Ein neues Gesetz muss spätestens 2006 in Kraft gesetzt werden. Das bedeutet dass die Parlamentsberatungen in der zweiten Hälfte 2004 beginnen müssen. Die wirtschaftliche Situation, in der die Schweiz steckt, ist nicht gut, um nicht von einer veritablen Wirtschaftskrise zu sprechen. Je länger die KMU auf tiefere Strompreise warten müssen, umso mehr verschärft sich die Situation. Viele von Ihnen überlegen sich, ob sie den Betrieb aufgeben oder ins Ausland abwandern sollen. Denn in der EU ist die Marktöffnung ab 2007 flächendeckend, auch für die Haushalte. Um dann noch mithalten zu können, muss die Schweiz bis dann die Monopole im Strommarkt aufgehoben haben. Zudem ist die internationale Stellung der Schweizerischen Energiewirtschaft im Hinblick auf die vollständige Öffnung des EU-Strommarktes im Jahr 2007 zu sichern. Dabei stehen die Transitfrage im Zentrum, sowie der Marktzugang der Schweizer Elektrizitätswirtschaft im EU-Raum.

Um eine mehrheitsfähige Vorlage erarbeiten zu können, ist eine moderate Öffnung des Marktes denkbar. Für eine Übergangsphase ist auch eine Teilmarktöffnung zu prüfen. Den Haushaltskunden soll dabei eine sichere Versorgung zu stabilen Preisen gewährt werden. Das Übertragungsnetz soll von einer nationalen privatrechtlichen Gesellschaft (Schweizerische Netzgesellschaft) betrieben werden. Die SVP hat sich stets dagegen gewehrt, dass Aufbau und Betrieb dieser Gesellschaft an den Staat delegiert wird! Mittlerweile sind Bemühungen der Betreiber der Hochspannungsnetze im Gang, auf freiwilliger Basis eine Netzgesellschaft zu bilden und zu betreiben. Aus Sicht der der SVP ist dies das richtige Vorgehen. Diese Bemühungen werden von der SVP aus volkswirtschaftlicher Sicht unterstützt.

Keine ideologische Überfrachtung…

Zuschläge, Quersubventionen und Abgaben, die eine Anwendung der erneuerbaren Energien subventionieren – wie im abgelehnten Elektrizitätsmarktgesetz vorgesehen, sind dabei zu verhindern. Eine Förderung der erneuerbaren Energien gehört nicht in ein EMG II!

Die SVP unterstützt die Erforschung neuer Energiequellen und -technologien. Die Subventionierung in der Anwendung ist jedoch abzulehnen. Energie ist ein unverzichtbares Gut. Auch aus diesem Grund sollte der Markt möglichst schnell geöffnet werden. Heute sind die Kunden noch darauf angewiesen, dass ihr Lieferant, an den sie aufgrund der Monopolsituation gebunden sind, alternative Produkte anbietet. Wenn diese Monopole fallen, kann der umweltbewusste Kunde endlich selber bestimmen, wo er welche Stromprodukte zu welchem Preis einkaufen will.

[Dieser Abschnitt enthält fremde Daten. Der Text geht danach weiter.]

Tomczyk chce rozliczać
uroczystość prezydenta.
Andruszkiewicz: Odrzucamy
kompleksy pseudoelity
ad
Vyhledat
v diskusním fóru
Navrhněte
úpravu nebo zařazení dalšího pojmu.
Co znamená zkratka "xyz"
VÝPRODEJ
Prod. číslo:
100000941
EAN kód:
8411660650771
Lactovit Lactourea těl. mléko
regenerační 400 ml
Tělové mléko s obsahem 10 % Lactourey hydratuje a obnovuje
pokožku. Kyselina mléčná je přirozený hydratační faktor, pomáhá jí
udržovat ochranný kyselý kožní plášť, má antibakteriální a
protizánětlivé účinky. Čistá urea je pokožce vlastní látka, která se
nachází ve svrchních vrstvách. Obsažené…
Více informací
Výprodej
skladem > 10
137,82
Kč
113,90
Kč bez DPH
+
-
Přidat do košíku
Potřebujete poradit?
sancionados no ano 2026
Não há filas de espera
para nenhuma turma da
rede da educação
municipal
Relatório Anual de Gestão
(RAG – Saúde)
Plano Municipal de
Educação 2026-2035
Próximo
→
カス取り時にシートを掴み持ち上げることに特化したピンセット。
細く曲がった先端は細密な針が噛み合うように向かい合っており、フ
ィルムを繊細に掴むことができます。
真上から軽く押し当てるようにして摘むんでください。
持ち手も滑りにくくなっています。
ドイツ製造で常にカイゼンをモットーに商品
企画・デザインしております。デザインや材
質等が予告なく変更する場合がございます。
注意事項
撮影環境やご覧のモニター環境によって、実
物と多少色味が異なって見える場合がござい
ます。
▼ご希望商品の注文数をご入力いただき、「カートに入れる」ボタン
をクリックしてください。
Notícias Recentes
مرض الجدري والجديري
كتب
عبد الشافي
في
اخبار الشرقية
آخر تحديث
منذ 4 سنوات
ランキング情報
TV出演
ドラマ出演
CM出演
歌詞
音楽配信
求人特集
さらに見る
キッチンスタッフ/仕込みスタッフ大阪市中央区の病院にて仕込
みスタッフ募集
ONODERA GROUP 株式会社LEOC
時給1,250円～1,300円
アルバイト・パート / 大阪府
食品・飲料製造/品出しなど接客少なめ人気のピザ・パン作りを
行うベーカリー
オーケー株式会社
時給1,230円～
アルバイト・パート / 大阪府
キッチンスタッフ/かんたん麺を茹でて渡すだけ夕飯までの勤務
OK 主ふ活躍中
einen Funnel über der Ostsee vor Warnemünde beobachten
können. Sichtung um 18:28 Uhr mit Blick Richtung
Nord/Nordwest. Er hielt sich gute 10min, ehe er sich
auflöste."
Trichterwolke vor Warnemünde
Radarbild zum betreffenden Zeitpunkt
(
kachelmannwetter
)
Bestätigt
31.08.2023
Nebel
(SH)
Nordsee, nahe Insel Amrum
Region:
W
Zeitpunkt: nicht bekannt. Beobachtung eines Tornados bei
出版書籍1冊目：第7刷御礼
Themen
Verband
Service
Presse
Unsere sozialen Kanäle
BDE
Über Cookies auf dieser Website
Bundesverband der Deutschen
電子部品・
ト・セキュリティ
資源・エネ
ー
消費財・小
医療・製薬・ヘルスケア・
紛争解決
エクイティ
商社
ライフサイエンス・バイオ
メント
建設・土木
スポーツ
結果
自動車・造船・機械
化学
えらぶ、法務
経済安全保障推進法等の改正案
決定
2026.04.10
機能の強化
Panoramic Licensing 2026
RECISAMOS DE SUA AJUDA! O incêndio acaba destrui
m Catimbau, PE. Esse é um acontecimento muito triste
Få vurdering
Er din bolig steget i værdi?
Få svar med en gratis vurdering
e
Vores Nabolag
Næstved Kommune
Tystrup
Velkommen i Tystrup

…und keine ideologische Verhinderung

Der Entscheid vom vergangenen 18. Mai nimmt im Übrigen auch Druck von den erneuerbaren Energien. Unsere sicher und sauber betriebenen Kernkraftwerke stellen zuverlässige und günstige Bandenergie bereit und decken auch Verbrauchsspitzen. Sie unterstützen damit die regenerierbaren Energien. Diese können nun in ihrer Anwendung getestet werden, ohne die Furcht, dass bei auftretenden Problemen gefährliche Versorgungslücken entstehen oder dass die Schweiz in noch grössere Abhängigkeit von Energieimporten gerät.

Es gilt jetzt, die Frage nach der Endlagerung zügig anzugehen. Noch nie hat sich das Schweizer Volk so deutlich für den Weiterbetrieb der Kernkraftwerke ausgesprochen wie am vorletzten Sonntag. Jetzt sind die Gegner der Kernkraft aufgefordert, endlich den Volkswillen anzuerkennen. Wir fordern sie auf, ihre Fundamentalopposition aufzugeben und Hand zu bieten, für eine schweizerische Lösung des Entsorgungsproblems der radioaktiven Abfälle. Das KEG bietet dafür eine gute Grundlage.